■ Source extract ■
*-*-*
Thoughtfulness, as a noun, is the consideration for the needs of other people. Let’s be real, Apple hasn’t always been famous for this. Remember the excessive obsession over thin and light at the expense of battery life? Remember the only two USB ports stuck so next to each other that one was pretty much useless on the old MacBooks. Or fine, just one USB-C port for everything on the MacBook? Sure, this is the company that put a thousand songs in your pocket, but it also killed the headphone jack against user feedback.
So, AirPods Max. Let me start with basic a disclaimer. This is not an audiophile review, and I’m sure the Internet is full of them. I even battle with the idea of such an analysis for wireless headphones. At the moment, Bluetooth hasn’t really reached what most would consider as High Fidelity territory, even if Apple disputes it in their marketing. You either choose the convenience of a wireless connection at the expense of quality or the other way around at the expense of money, cause yeah, it can get thousands of dollars more expensive.
That said, for Bluetooth, the AirPods Max is NOT at all affordable. At this price, *any* pair of headphones should sound amazing, and these do but bear with me. Let me begin with the things I like before you get the impression that this is a bashing piece. What we have here is a different approach through computational audio, where the H1 chip detects everything from the music you hear to the fit in your ears in order to balance the EQ dynamically, and I can tell. I actually do appreciate the aluminum design, but for reasons that contradict the purpose.
I seriously think Apple chose the materials more to boost the audio experience than the build quality. See, probably what I like most about these headphones, is that I’ve never heard a broader soundstage from Bluetooth Headphones. I’m talking instrument separation, and crisp bass, if there is such a thing. I’m trying to find a word to describe how I can actually feel it without providing any sort of distortion. The aluminum actually seems to contribute to creating this sort of rumble all around that I can’t say I’ve experienced before.
Now, disclaimer number 2. I have no scientific way to prove this, but I’ve only experienced this soundstage on Apple Music. Yes, I know this is the same exact AAC codec that Spotify uses, which I also download at maximum quality. Thing is, for whatever reason that should seriously be obvious, Instrument separation and audio quality on Spotify is good, but I consider it better on Apple Music.
*-*-*
■ Dataset entries ■
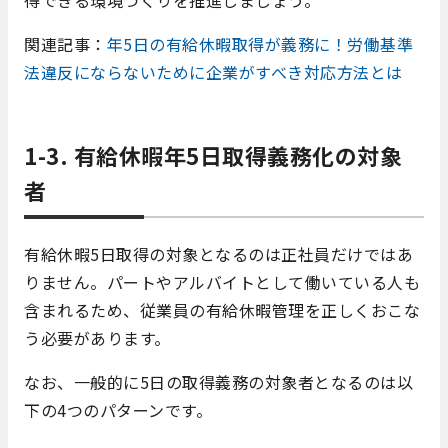
得できる環境づくりを推進しましょう。
関連記事：
年5日の有給休暇取得が義務に！労働基準
法違反にならないために企業がすべき対応方法とは
1-3. 有給休暇年5日取得義務化の対象
者
有給休暇5日取得の対象となるのは正社員だけではあ
りません。パートやアルバイトとして働いている人も
含まれるため、従業員の有給休暇管理を正しくおこな
う必要があります。
なお、一般的に5日の取得義務の対象者となるのは以
下の4つのパターンです。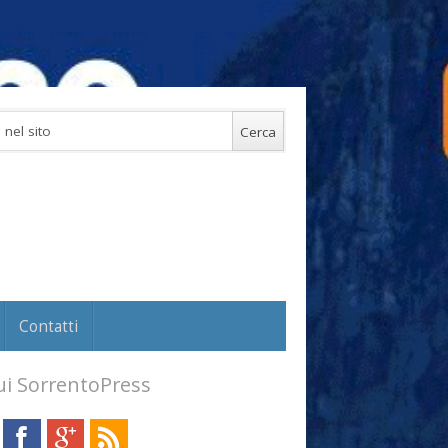
Contatti
i SorrentoPress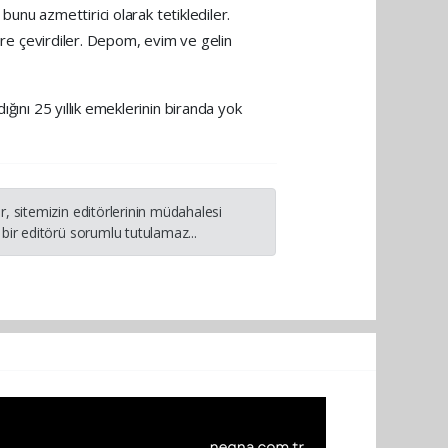
bunu azmettirici olarak tetiklediler.
hire çevirdiler. Depom, evim ve gelin
ğını 25 yıllık emeklerinin biranda yok
, sitemizin editörlerinin müdahalesi
bir editörü sorumlu tutulamaz...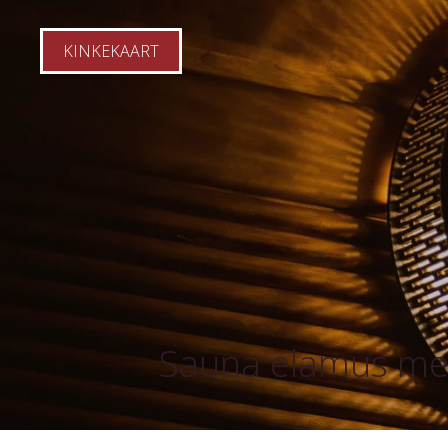
KINKEKAART
Sauna elamus mei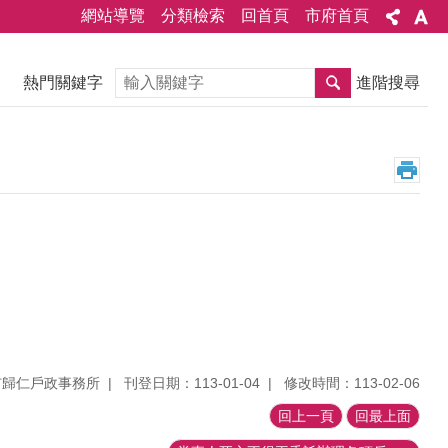
網站導覽
分類檢索
回首頁
市府首頁
搜尋
熱門關鍵字
進階搜尋
市歸仁戶政事務所
刊登日期：113-01-04
修改時間：113-02-06
回上一頁
回最上面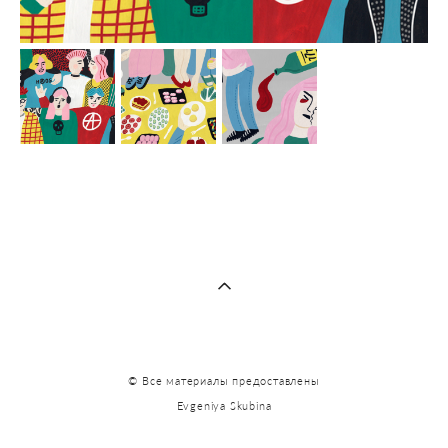
© Все материалы предоставлены
Evgeniya Skubina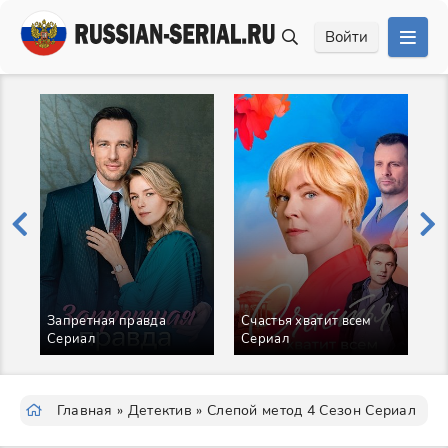
Войти
Запретная правда
Счастья хватит всем
А
Сериал
Сериал
б
С
Главная
»
Детектив
» Слепой метод 4 Сезон Сериал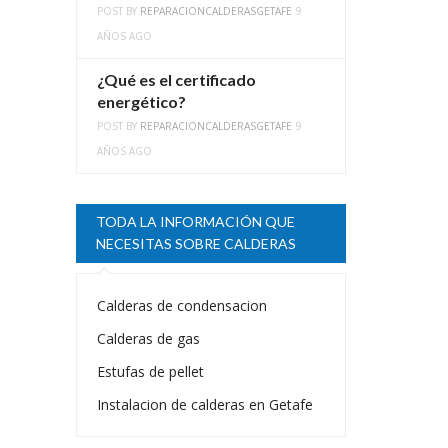
POST BY
REPARACIONCALDERASGETAFE
9
AÑOS AGO
¿Qué es el certificado
energético?
POST BY
REPARACIONCALDERASGETAFE
9
AÑOS AGO
TODA LA INFORMACIÓN QUE
NECESITAS SOBRE CALDERAS
Calderas de condensacion
Calderas de gas
Estufas de pellet
Instalacion de calderas en Getafe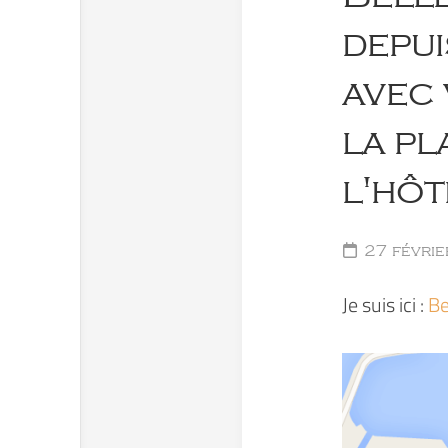
depui
avec 
la pl
l'hôt
27 févrie
Je suis ici :
Be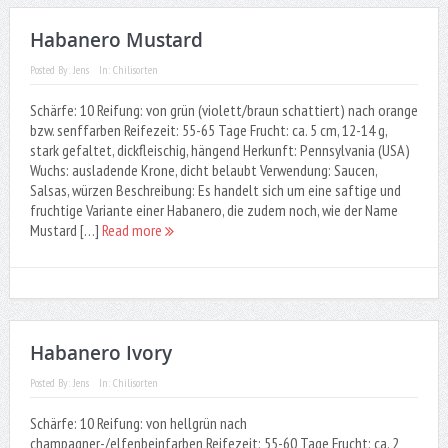
Habanero Mustard
Posted By:
Jens
In:
Chilisorten
Schärfe: 10 Reifung: von grün (violett/braun schattiert) nach orange
bzw. senffarben Reifezeit: 55-65 Tage Frucht: ca. 5 cm, 12-14 g,
stark gefaltet, dickfleischig, hängend Herkunft: Pennsylvania (USA)
Wuchs: ausladende Krone, dicht belaubt Verwendung: Saucen,
Salsas, würzen Beschreibung: Es handelt sich um eine saftige und
fruchtige Variante einer Habanero, die zudem noch, wie der Name
Mustard […]
Read more
Habanero Ivory
Posted By:
Jens
In:
Chilisorten
Schärfe: 10 Reifung: von hellgrün nach
champagner-/elfenbeinfarben Reifezeit: 55-60 Tage Frucht: ca. 2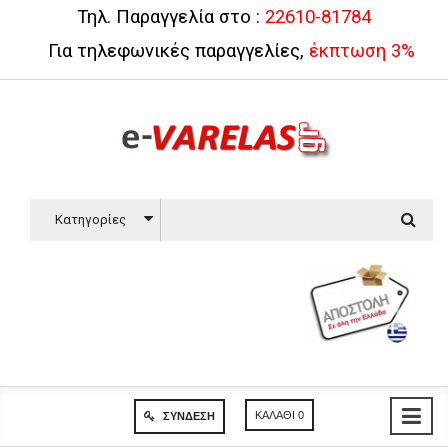
Τηλ. Παραγγελία στο :
22610-81784
Για τηλεφωνικές παραγγελίες,
έκπτωση 3%
Κατηγορίες
ΚΑΛΆΘΙ
0
ΣΎΝΔΕΣΗ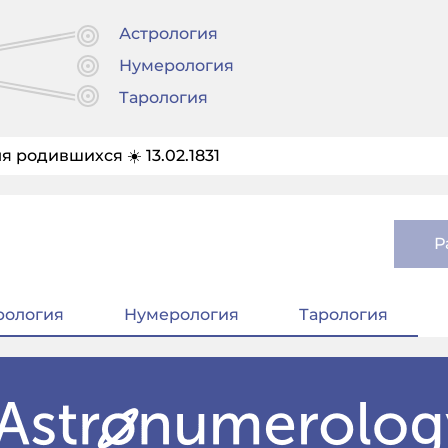
Астрология
Нумерология
Тарология
я родившихся ☀️ 13.02.1831
Р
рология
Нумерология
Тарология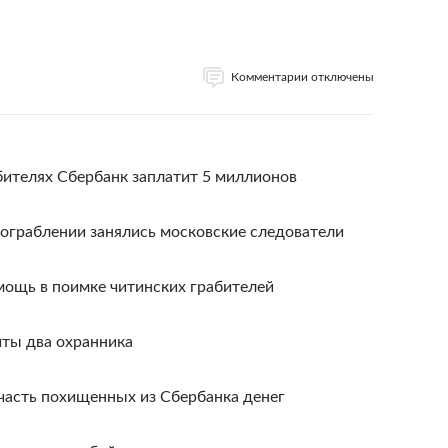
Комментарии отключены
бителях Сбербанк заплатит 5 миллионов
ограблении занялись московские следователи
мощь в поимке читинских грабителей
иты два охранника
асть похищенных из Сбербанка денег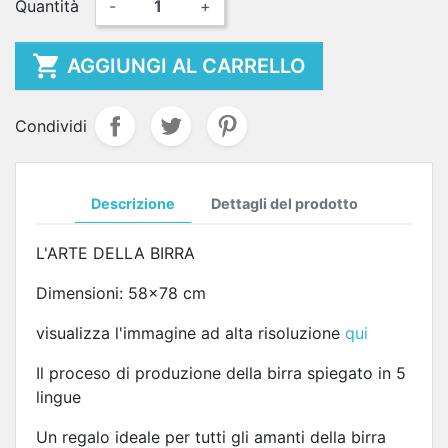
Quantità
-
+

AGGIUNGI AL CARRELLO
Condividi
Descrizione
Dettagli del prodotto
L'ARTE DELLA BIRRA
Dimensioni: 58x78 cm
visualizza l'immagine ad alta risoluzione
qui
Il proceso di produzione della birra spiegato in 5
lingue
Un regalo ideale per tutti gli amanti della birra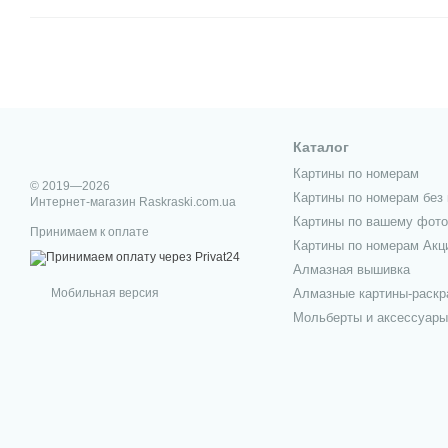
Каталог
Картины по номерам
© 2019—2026
Картины по номерам без 
Интернет-магазин Raskraski.com.ua
Картины по вашему фото
Принимаем к оплате
Картины по номерам Акц
Алмазная вышивка
Мобильная версия
Алмазные картины-раскр
Мольберты и аксессуары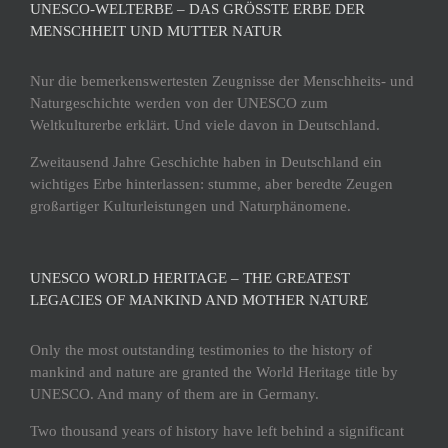
UNESCO-WELTERBE – DAS GRÖSSTE ERBE DER M
ENSCHHEIT UND MUTTER NATUR
Nur die bemerkenswertesten Zeugnisse der Menschheits- und
Naturgeschichte werden von der UNESCO zum
Weltkulturerbe erklärt. Und viele davon in Deutschland.
Zweitausend Jahre Geschichte haben in Deutschland ein
wichtiges Erbe hinterlassen: stumme, aber beredte Zeugen
großartiger Kulturleistungen und Naturphänomene.
UNESCO WORLD HERITAGE – THE GREATEST
LEGACIES OF MANKIND AND MOTHER NATURE
Only the most outstanding testimonies to the history of
mankind and nature are granted the World Heritage title by
UNESCO. And many of them are in Germany.
Two thousand years of history have left behind a significant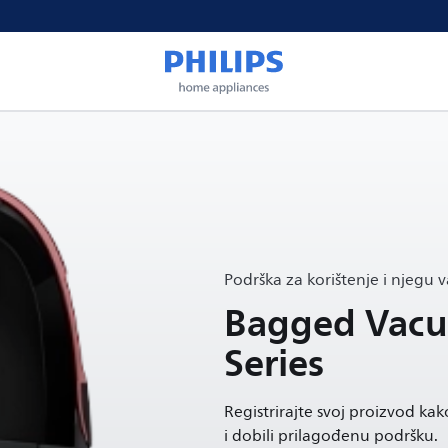
Podrška za korištenje i njegu 
Bagged Vacu
Series
Registrirajte svoj proizvod kako
i dobili prilagođenu podršku.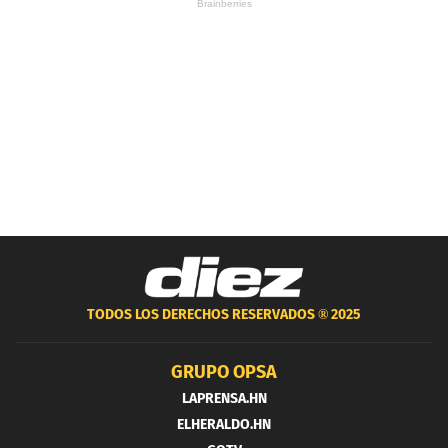
TODOS LOS DERECHOS RESERVADOS ®
2025
GRUPO OPSA
LAPRENSA.HN
ELHERALDO.HN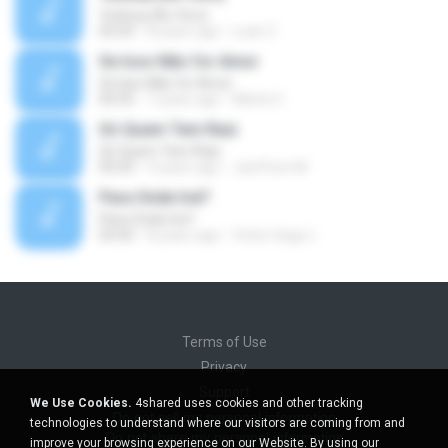
Yeshua (Ao Vivo)
05:43
8 years ago
Luan Z.
Se Isso Não for Amor
Se Isso Não for Amor
04:35
7 years ago
Marta V.
Só Quem Tem Raiz
Só Quem Tem Raiz
05:03
4 years ago
Jeeffson M.
Para Onde Irei?
Para Onde Irei?
03:42
8 years ago
Victor Hugo L.
Terms of Use
Privacy
Support
We Use Cookies.
4shared uses cookies and other tracking
Do not sell my personal information
technologies to understand where our visitors are coming from and
Do not share my personal information
improve your browsing experience on our Website. By using our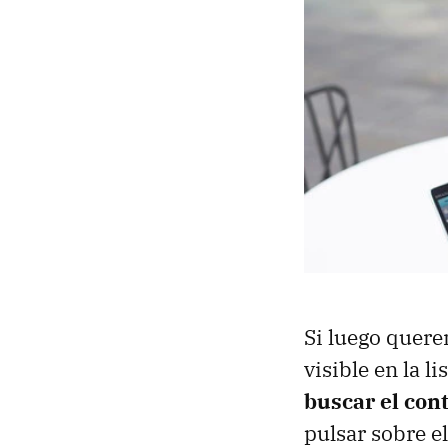
Si luego quere
visible en la l
buscar el con
pulsar sobre e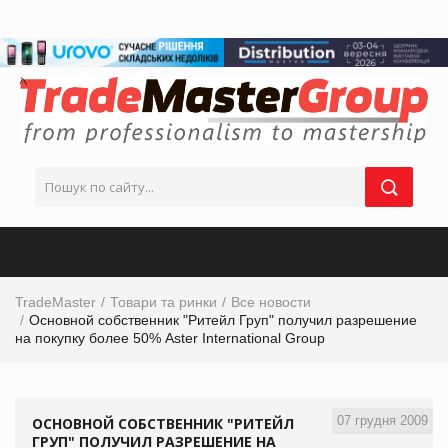
TradeMaster
Товари та ринки
Все новости
Основной собственник "Ритейл Груп" получил разрешение
на покупку более 50% Aster International Grouр
07 грудня 2009
ОСНОВНОЙ СОБСТВЕННИК "РИТЕЙЛ
ГРУП" ПОЛУЧИЛ РАЗРЕШЕНИЕ НА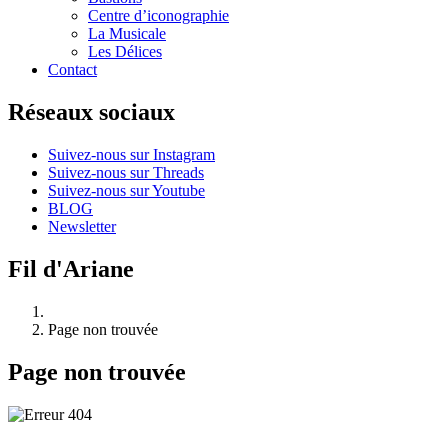
Centre d’iconographie
La Musicale
Les Délices
Contact
Réseaux sociaux
Suivez-nous sur Instagram
Suivez-nous sur Threads
Suivez-nous sur Youtube
BLOG
Newsletter
Fil d'Ariane
Page non trouvée
Page non trouvée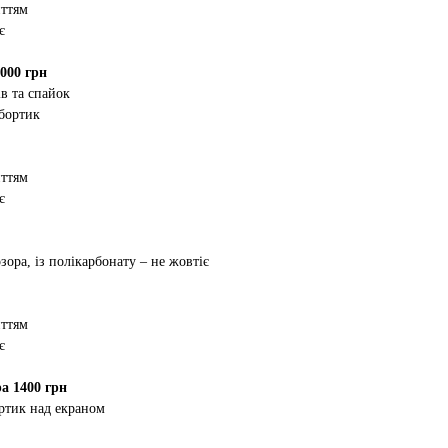
иттям
є
000 грн
в та спайок
 бортик
иттям
є
зора, із полікарбонату – не жовтіє
иттям
є
а 1400 грн
ртик над екраном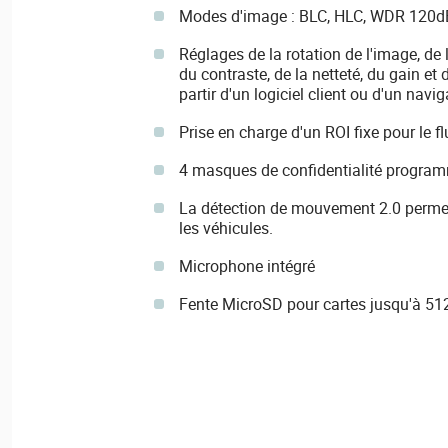
Modes d'image : BLC, HLC, WDR 120d
Réglages de la rotation de l'image, de l
du contraste, de la netteté, du gain et
partir d'un logiciel client ou d'un navi
Prise en charge d'un ROI fixe pour le fl
4 masques de confidentialité progra
La détection de mouvement 2.0 permet
les véhicules.
Microphone intégré
Fente MicroSD pour cartes jusqu'à 512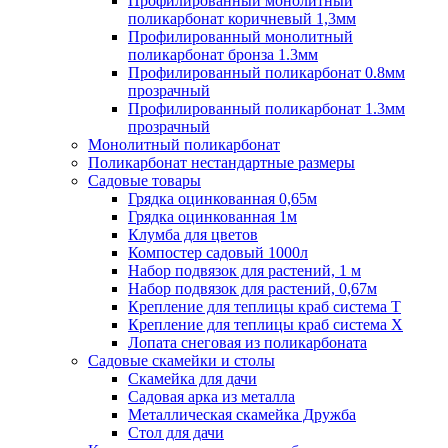
Профилированный монолитный
поликарбонат коричневый 1,3мм
Профилированный монолитный
поликарбонат бронза 1.3мм
Профилированный поликарбонат 0.8мм
прозрачный
Профилированный поликарбонат 1.3мм
прозрачный
Монолитный поликарбонат
Поликарбонат нестандартные размеры
Садовые товары
Грядка оцинкованная 0,65м
Грядка оцинкованная 1м
Клумба для цветов
Компостер садовый 1000л
Набор подвязок для растений, 1 м
Набор подвязок для растений, 0,67м
Крепление для теплицы краб система Т
Крепление для теплицы краб система Х
Лопата снеговая из поликарбоната
Садовые скамейки и столы
Скамейка для дачи
Садовая арка из металла
Металлическая скамейка Дружба
Стол для дачи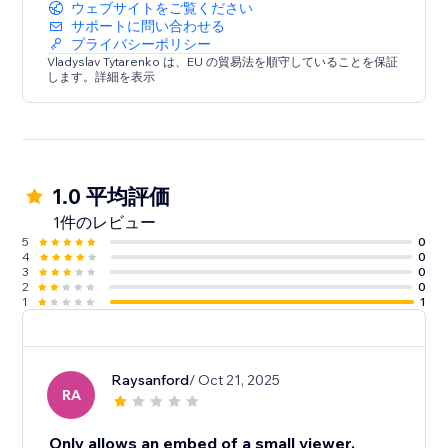
ウェブサイトをご覧ください
サポートに問い合わせる
プライバシーポリシー
Vladyslav Tytarenko は、EU の貿易法を順守していることを保証
します。詳細を表示
1.0 平均評価
1件のレビュー
5
0
4
0
3
0
2
0
1
1
Raysanford
/ Oct 21, 2025
RA
Only allows an embed of a small viewer.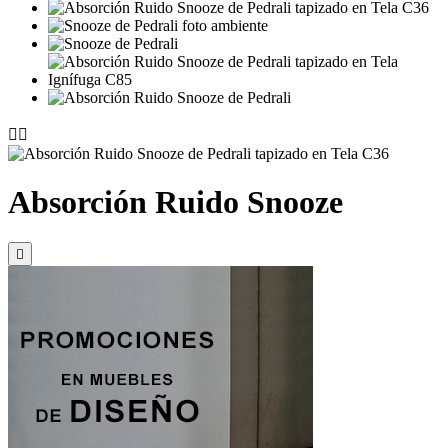


Absorción Ruido Snooze
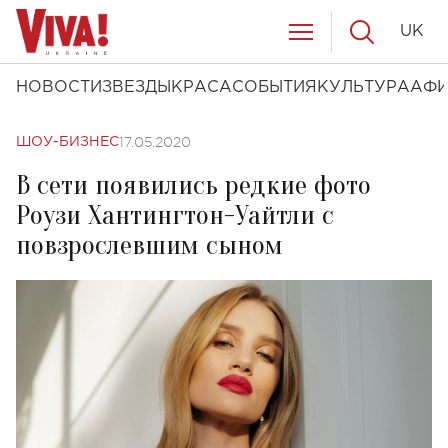
UK
НОВОСТИ
ЗВЕЗДЫ
КРАСА
СОБЫТИЯ
КУЛЬТУРА
АФ
17.05.2020
ШОУ-БИЗНЕС
В сети появились редкие фото
Роузи Хантингтон-Уайтли с
повзрослевшим сыном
*-*-*
■ Questions on the material ■
A) Please repeat the AirPods Max review starting with "So, AirPods Max." and going on through "dollars more expensive.", substituting "hi-fi" for "High Fidelity".
B) Carry the AirPods Max review forward from its final sentence.
The rows are separate material and are not part of the AirPods Max review.

■ Per-task answers ■
A)
So, AirPods Max. Let me start with basic a disclaimer. This is not an audiophile review, and I’m sure the Internet is full of them. I even battle with the idea of such an analysis for wireless headphones. At the moment, Bluetooth hasn’t really reached what most would consider as hi-fi territory, even if Apple disputes it in their marketing. You either choose the convenience of a wireless connection at the expense of quality or the other way around at the expense of money, cause yeah, it can get thousands of dollars more expensive.

B)
I say obvious because this is a very Apple thing to do. If you want to take maximum advantage of what these headphones can do, you have to be in their ecosystem. Pair them to one, and then they’re smart enough to switch between the rest of your Apple devices. Spatial Audio capabilities exist depending on the content supporting it, and all you have to do is say Hey Siri to get them to play whatever music you want… on Apple Music, of course. The concept of having this Apple Watch-style digital crown for audio and music playback is a smarter approach to capacitive controls, but I think my favorite feature is the button next to it.
AirPods Max noise cancelation
See, Noise cancelation on these headphones isn’t just great, but different. The biggest problem with most other offerings is the sort of suction they produce, which can make anyone feel uneasy for an extended period of time. By contrast, the choice in hardware and materials help these balance out the feel so well that you’ll notice the noise dissipate without added discomfort.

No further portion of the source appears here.